(Dataset items)
==========

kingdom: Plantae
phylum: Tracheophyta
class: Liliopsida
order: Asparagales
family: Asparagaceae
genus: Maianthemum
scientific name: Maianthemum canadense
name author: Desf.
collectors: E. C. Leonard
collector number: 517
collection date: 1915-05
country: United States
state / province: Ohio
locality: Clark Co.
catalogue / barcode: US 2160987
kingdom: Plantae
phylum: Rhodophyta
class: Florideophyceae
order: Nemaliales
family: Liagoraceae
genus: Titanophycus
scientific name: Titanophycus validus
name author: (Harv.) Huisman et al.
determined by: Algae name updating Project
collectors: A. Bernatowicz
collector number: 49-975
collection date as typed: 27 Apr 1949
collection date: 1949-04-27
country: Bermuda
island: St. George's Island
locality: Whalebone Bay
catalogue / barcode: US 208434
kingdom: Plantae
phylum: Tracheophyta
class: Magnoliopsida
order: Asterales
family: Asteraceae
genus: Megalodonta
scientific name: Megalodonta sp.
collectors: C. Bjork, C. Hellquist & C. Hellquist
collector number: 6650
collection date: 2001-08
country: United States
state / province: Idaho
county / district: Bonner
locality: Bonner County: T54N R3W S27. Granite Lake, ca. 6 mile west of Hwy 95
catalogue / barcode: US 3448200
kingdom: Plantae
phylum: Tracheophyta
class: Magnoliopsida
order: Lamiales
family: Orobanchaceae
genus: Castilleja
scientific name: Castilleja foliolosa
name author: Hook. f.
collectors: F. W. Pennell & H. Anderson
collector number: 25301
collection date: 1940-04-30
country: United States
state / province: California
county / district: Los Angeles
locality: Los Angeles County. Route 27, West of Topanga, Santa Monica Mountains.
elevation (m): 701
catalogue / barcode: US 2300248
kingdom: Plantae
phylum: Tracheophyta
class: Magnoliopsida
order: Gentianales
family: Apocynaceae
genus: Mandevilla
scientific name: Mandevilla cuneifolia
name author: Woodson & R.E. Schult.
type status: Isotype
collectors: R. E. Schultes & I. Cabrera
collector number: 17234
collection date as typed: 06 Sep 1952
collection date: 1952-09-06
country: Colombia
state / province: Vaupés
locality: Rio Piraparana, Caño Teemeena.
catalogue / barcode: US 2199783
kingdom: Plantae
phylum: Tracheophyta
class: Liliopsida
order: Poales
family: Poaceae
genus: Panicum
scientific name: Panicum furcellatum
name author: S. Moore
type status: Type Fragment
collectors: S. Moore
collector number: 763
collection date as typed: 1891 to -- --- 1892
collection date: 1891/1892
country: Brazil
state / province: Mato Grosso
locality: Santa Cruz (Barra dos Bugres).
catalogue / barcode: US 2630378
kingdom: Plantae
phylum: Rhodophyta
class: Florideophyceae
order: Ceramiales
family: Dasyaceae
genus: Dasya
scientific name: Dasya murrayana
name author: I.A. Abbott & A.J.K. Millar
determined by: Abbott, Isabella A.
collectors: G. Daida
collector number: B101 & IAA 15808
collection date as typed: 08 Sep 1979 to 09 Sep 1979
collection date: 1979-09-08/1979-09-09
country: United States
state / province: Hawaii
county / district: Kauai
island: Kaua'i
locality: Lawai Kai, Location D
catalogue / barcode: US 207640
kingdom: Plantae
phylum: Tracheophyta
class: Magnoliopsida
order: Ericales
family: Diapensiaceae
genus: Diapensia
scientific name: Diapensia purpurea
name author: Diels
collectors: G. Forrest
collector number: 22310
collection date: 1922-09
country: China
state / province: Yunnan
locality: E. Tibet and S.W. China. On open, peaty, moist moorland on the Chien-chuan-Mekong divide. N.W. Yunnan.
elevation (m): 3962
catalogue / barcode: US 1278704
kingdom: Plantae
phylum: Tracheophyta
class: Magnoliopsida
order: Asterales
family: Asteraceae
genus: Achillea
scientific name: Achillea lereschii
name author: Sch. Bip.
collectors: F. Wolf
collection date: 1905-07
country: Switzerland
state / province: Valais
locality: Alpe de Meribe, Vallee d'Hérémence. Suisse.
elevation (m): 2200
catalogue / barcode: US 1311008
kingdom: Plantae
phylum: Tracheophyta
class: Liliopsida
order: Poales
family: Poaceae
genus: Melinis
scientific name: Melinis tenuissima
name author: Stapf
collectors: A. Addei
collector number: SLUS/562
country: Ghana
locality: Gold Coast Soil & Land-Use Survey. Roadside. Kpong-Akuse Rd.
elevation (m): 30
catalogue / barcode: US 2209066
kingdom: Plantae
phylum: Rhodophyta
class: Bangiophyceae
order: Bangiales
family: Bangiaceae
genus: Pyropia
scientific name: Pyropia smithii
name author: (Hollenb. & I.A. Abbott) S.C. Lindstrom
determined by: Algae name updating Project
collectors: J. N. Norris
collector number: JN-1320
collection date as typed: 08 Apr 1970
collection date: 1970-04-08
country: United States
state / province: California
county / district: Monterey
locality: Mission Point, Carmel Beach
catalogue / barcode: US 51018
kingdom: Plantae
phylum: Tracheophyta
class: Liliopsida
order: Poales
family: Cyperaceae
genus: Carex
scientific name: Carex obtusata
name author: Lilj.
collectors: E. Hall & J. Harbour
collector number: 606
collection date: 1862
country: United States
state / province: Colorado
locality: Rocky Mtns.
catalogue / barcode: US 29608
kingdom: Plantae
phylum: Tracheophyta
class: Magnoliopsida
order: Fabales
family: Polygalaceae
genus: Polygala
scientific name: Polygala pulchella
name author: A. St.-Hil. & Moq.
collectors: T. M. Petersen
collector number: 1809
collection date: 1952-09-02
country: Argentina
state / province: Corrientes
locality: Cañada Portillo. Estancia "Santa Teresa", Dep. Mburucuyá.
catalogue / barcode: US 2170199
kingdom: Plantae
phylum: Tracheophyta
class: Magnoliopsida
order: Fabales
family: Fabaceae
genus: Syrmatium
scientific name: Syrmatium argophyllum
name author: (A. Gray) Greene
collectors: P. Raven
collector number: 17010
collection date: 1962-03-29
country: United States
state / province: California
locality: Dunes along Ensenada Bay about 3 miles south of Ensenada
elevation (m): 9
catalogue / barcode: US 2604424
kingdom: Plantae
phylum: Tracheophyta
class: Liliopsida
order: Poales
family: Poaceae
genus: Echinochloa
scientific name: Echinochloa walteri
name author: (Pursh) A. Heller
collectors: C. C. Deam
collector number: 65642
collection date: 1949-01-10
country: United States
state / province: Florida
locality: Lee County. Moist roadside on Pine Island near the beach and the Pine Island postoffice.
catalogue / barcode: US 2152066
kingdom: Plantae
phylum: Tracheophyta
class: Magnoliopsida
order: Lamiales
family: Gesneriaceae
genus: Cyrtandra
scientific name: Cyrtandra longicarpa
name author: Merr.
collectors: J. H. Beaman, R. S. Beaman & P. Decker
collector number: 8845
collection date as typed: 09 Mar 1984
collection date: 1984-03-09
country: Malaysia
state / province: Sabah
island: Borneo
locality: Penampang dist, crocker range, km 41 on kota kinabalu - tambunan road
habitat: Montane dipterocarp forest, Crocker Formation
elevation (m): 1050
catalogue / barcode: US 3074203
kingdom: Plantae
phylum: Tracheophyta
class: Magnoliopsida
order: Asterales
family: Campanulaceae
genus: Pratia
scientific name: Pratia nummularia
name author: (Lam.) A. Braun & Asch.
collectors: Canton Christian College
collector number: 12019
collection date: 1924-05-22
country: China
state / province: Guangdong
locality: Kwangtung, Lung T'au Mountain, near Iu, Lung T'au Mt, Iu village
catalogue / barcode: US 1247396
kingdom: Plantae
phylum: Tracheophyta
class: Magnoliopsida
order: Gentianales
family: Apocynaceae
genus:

==========

**GOAL:**
Please lay out every line of the records above as a Markdown table with the columns n and Line, putting the row number under n and the line under Line. Leave out blank lines.

**RESPONSE TO THE EXERCISE:**
| n | Line |
|---|---|
| 1 | kingdom: Plantae |
| 2 | phylum: Tracheophyta |
| 3 | class: Liliopsida |
| 4 | order: Asparagales |
| 5 | family: Asparagaceae |
| 6 | genus: Maianthemum |
| 7 | scientific name: Maianthemum canadense |
| 8 | name author: Desf. |
| 9 | collectors: E. C. Leonard |
| 10 | collector number: 517 |
| 11 | collection date: 1915-05 |
| 12 | country: United States |
| 13 | state / province: Ohio |
| 14 | locality: Clark Co. |
| 15 | catalogue / barcode: US 2160987 |
| 16 | kingdom: Plantae |
| 17 | phylum: Rhodophyta |
| 18 | class: Florideophyceae |
| 19 | order: Nemaliales |
| 20 | family: Liagoraceae |
| 21 | genus: Titanophycus |
| 22 | scientific name: Titanophycus validus |
| 23 | name author: (Harv.) Huisman et al. |
| 24 | determined by: Algae name updating Project |
| 25 | collectors: A. Bernatowicz |
| 26 | collector number: 49-975 |
| 27 | collection date as typed: 27 Apr 1949 |
| 28 | collection date: 1949-04-27 |
| 29 | country: Bermuda |
| 30 | island: St. George's Island |
| 31 | locality: Whalebone Bay |
| 32 | catalogue / barcode: US 208434 |
| 33 | kingdom: Plantae |
| 34 | phylum: Tracheophyta |
| 35 | class: Magnoliopsida |
| 36 | order: Asterales |
| 37 | family: Asteraceae |
| 38 | genus: Megalodonta |
| 39 | scientific name: Megalodonta sp. |
| 40 | collectors: C. Bjork, C. Hellquist & C. Hellquist |
| 41 | collector number: 6650 |
| 42 | collection date: 2001-08 |
| 43 | country: United States |
| 44 | state / province: Idaho |
| 45 | county / district: Bonner |
| 46 | locality: Bonner County: T54N R3W S27. Granite Lake, ca. 6 mile west of Hwy 95 |
| 47 | catalogue / barcode: US 3448200 |
| 48 | kingdom: Plantae |
| 49 | phylum: Tracheophyta |
| 50 | class: Magnoliopsida |
| 51 | order: Lamiales |
| 52 | family: Orobanchaceae |
| 53 | genus: Castilleja |
| 54 | scientific name: Castilleja foliolosa |
| 55 | name author: Hook. f. |
| 56 | collectors: F. W. Pennell & H. Anderson |
| 57 | collector number: 25301 |
| 58 | collection date: 1940-04-30 |
| 59 | country: United States |
| 60 | state / province: California |
| 61 | county / district: Los Angeles |
| 62 | locality: Los Angeles County. Route 27, West of Topanga, Santa Monica Mountains. |
| 63 | elevation (m): 701 |
| 64 | catalogue / barcode: US 2300248 |
| 65 | kingdom: Plantae |
| 66 | phylum: Tracheophyta |
| 67 | class: Magnoliopsida |
| 68 | order: Gentianales |
| 69 | family: Apocynaceae |
| 70 | genus: Mandevilla |
| 71 | scientific name: Mandevilla cuneifolia |
| 72 | name author: Woodson & R.E. Schult. |
| 73 | type status: Isotype |
| 74 | collectors: R. E. Schultes & I. Cabrera |
| 75 | collector number: 17234 |
| 76 | collection date as typed: 06 Sep 1952 |
| 77 | collection date: 1952-09-06 |
| 78 | country: Colombia |
| 79 | state / province: Vaupés |
| 80 | locality: Rio Piraparana, Caño Teemeena. |
| 81 | catalogue / barcode: US 2199783 |
| 82 | kingdom: Plantae |
| 83 | phylum: Tracheophyta |
| 84 | class: Liliopsida |
| 85 | order: Poales |
| 86 | family: Poaceae |
| 87 | genus: Panicum |
| 88 | scientific name: Panicum furcellatum |
| 89 | name author: S. Moore |
| 90 | type status: Type Fragment |
| 91 | collectors: S. Moore |
| 92 | collector number: 763 |
| 93 | collection date as typed: 1891 to -- --- 1892 |
| 94 | collection date: 1891/1892 |
| 95 | country: Brazil |
| 96 | state / province: Mato Grosso |
| 97 | locality: Santa Cruz (Barra dos Bugres). |
| 98 | catalogue / barcode: US 2630378 |
| 99 | kingdom: Plantae |
| 100 | phylum: Rhodophyta |
| 101 | class: Florideophyceae |
| 102 | order: Ceramiales |
| 103 | family: Dasyaceae |
| 104 | genus: Dasya |
| 105 | scientific name: Dasya murrayana |
| 106 | name author: I.A. Abbott & A.J.K. Millar |
| 107 | determined by: Abbott, Isabella A. |
| 108 | collectors: G. Daida |
| 109 | collector number: B101 & IAA 15808 |
| 110 | collection date as typed: 08 Sep 1979 to 09 Sep 1979 |
| 111 | collection date: 1979-09-08/1979-09-09 |
| 112 | country: United States |
| 113 | state / province: Hawaii |
| 114 | county / district: Kauai |
| 115 | island: Kaua'i |
| 116 | locality: Lawai Kai, Location D |
| 117 | catalogue / barcode: US 207640 |
| 118 | kingdom: Plantae |
| 119 | phylum: Tracheophyta |
| 120 | class: Magnoliopsida |
| 121 | order: Ericales |
| 122 | family: Diapensiaceae |
| 123 | genus: Diapensia |
| 124 | scientific name: Diapensia purpurea |
| 125 | name author: Diels |
| 126 | collectors: G. Forrest |
| 127 | collector number: 22310 |
| 128 | collection date: 1922-09 |
| 129 | country: China |
| 130 | state / province: Yunnan |
| 131 | locality: E. Tibet and S.W. China. On open, peaty, moist moorland on the Chien-chuan-Mekong divide. N.W. Yunnan. |
| 132 | elevation (m): 3962 |
| 133 | catalogue / barcode: US 1278704 |
| 134 | kingdom: Plantae |
| 135 | phylum: Tracheophyta |
| 136 | class: Magnoliopsida |
| 137 | order: Asterales |
| 138 | family: Asteraceae |
| 139 | genus: Achillea |
| 140 | scientific name: Achillea lereschii |
| 141 | name author: Sch. Bip. |
| 142 | collectors: F. Wolf |
| 143 | collection date: 1905-07 |
| 144 | country: Switzerland |
| 145 | state / province: Valais |
| 146 | locality: Alpe de Meribe, Vallee d'Hérémence. Suisse. |
| 147 | elevation (m): 2200 |
| 148 | catalogue / barcode: US 1311008 |
| 149 | kingdom: Plantae |
| 150 | phylum: Tracheophyta |
| 151 | class: Liliopsida |
| 152 | order: Poales |
| 153 | family: Poaceae |
| 154 | genus: Melinis |
| 155 | scientific name: Melinis tenuissima |
| 156 | name author: Stapf |
| 157 | collectors: A. Addei |
| 158 | collector number: SLUS/562 |
| 159 | country: Ghana |
| 160 | locality: Gold Coast Soil & Land-Use Survey. Roadside. Kpong-Akuse Rd. |
| 161 | elevation (m): 30 |
| 162 | catalogue / barcode: US 2209066 |
| 163 | kingdom: Plantae |
| 164 | phylum: Rhodophyta |
| 165 | class: Bangiophyceae |
| 166 | order: Bangiales |
| 167 | family: Bangiaceae |
| 168 | genus: Pyropia |
| 169 | scientific name: Pyropia smithii |
| 170 | name author: (Hollenb. & I.A. Abbott) S.C. Lindstrom |
| 171 | determined by: Algae name updating Project |
| 172 | collectors: J. N. Norris |
| 173 | collector number: JN-1320 |
| 174 | collection date as typed: 08 Apr 1970 |
| 175 | collection date: 1970-04-08 |
| 176 | country: United States |
| 177 | state / province: California |
| 178 | county / district: Monterey |
| 179 | locality: Mission Point, Carmel Beach |
| 180 | catalogue / barcode: US 51018 |
| 181 | kingdom: Plantae |
| 182 | phylum: Tracheophyta |
| 183 | class: Liliopsida |
| 184 | order: Poales |
| 185 | family: Cyperaceae |
| 186 | genus: Carex |
| 187 | scientific name: Carex obtusata |
| 188 | name author: Lilj. |
| 189 | collectors: E. Hall & J. Harbour |
| 190 | collector number: 606 |
| 191 | collection date: 1862 |
| 192 | country: United States |
| 193 | state / province: Colorado |
| 194 | locality: Rocky Mtns. |
| 195 | catalogue / barcode: US 29608 |
| 196 | kingdom: Plantae |
| 197 | phylum: Tracheophyta |
| 198 | class: Magnoliopsida |
| 199 | order: Fabales |
| 200 | family: Polygalaceae |
| 201 | genus: Polygala |
| 202 | scientific name: Polygala pulchella |
| 203 | name author: A. St.-Hil. & Moq. |
| 204 | collectors: T. M. Petersen |
| 205 | collector number: 1809 |
| 206 | collection date: 1952-09-02 |
| 207 | country: Argentina |
| 208 | state / province: Corrientes |
| 209 | locality: Cañada Portillo. Estancia "Santa Teresa", Dep. Mburucuyá. |
| 210 | catalogue / barcode: US 2170199 |
| 211 | kingdom: Plantae |
| 212 | phylum: Tracheophyta |
| 213 | class: Magnoliopsida |
| 214 | order: Fabales |
| 215 | family: Fabaceae |
| 216 | genus: Syrmatium |
| 217 | scientific name: Syrmatium argophyllum |
| 218 | name author: (A. Gray) Greene |
| 219 | collectors: P. Raven |
| 220 | collector number: 17010 |
| 221 | collection date: 1962-03-29 |
| 222 | country: United States |
| 223 | state / province: California |
| 224 | locality: Dunes along Ensenada Bay about 3 miles south of Ensenada |
| 225 | elevation (m): 9 |
| 226 | catalogue / barcode: US 2604424 |
| 227 | kingdom: Plantae |
| 228 | phylum: Tracheophyta |
| 229 | class: Liliopsida |
| 230 | order: Poales |
| 231 | family: Poaceae |
| 232 | genus: Echinochloa |
| 233 | scientific name: Echinochloa walteri |
| 234 | name author: (Pursh) A. Heller |
| 235 | collectors: C. C. Deam |
| 236 | collector number: 65642 |
| 237 | collection date: 1949-01-10 |
| 238 | country: United States |
| 239 | state / province: Florida |
| 240 | locality: Lee County. Moist roadside on Pine Island near the beach and the Pine Island postoffice. |
| 241 | catalogue / barcode: US 2152066 |
| 242 | kingdom: Plantae |
| 243 | phylum: Tracheophyta |
| 244 | class: Magnoliopsida |
| 245 | order: Lamiales |
| 246 | family: Gesneriaceae |
| 247 | genus: Cyrtandra |
| 248 | scientific name: Cyrtandra longicarpa |
| 249 | name author: Merr. |
| 250 | collectors: J. H. Beaman, R. S. Beaman & P. Decker |
| 251 | collector number: 8845 |
| 252 | collection date as typed: 09 Mar 1984 |
| 253 | collection date: 1984-03-09 |
| 254 | country: Malaysia |
| 255 | state / province: Sabah |
| 256 | island: Borneo |
| 257 | locality: Penampang dist, crocker range, km 41 on kota kinabalu - tambunan road |
| 258 | habitat: Montane dipterocarp forest, Crocker Formation |
| 259 | elevation (m): 1050 |
| 260 | catalogue / barcode: US 3074203 |
| 261 | kingdom: Plantae |
| 262 | phylum: Tracheophyta |
| 263 | class: Magnoliopsida |
| 264 | order: Asterales |
| 265 | family: Campanulaceae |
| 266 | genus: Pratia |
| 267 | scientific name: Pratia nummularia |
| 268 | name author: (Lam.) A. Braun & Asch. |
| 269 | collectors: Canton Christian College |
| 270 | collector number: 12019 |
| 271 | collection date: 1924-05-22 |
| 272 | country: China |
| 273 | state / province: Guangdong |
| 274 | locality: Kwangtung, Lung T'au Mountain, near Iu, Lung T'au Mt, Iu village |
| 275 | catalogue / barcode: US 1247396 |
| 276 | kingdom: Plantae |
| 277 | phylum: Tracheophyta |
| 278 | class: Magnoliopsida |
| 279 | order: Gentianales |
| 280 | family: Apocynaceae |
| 281 | genus: |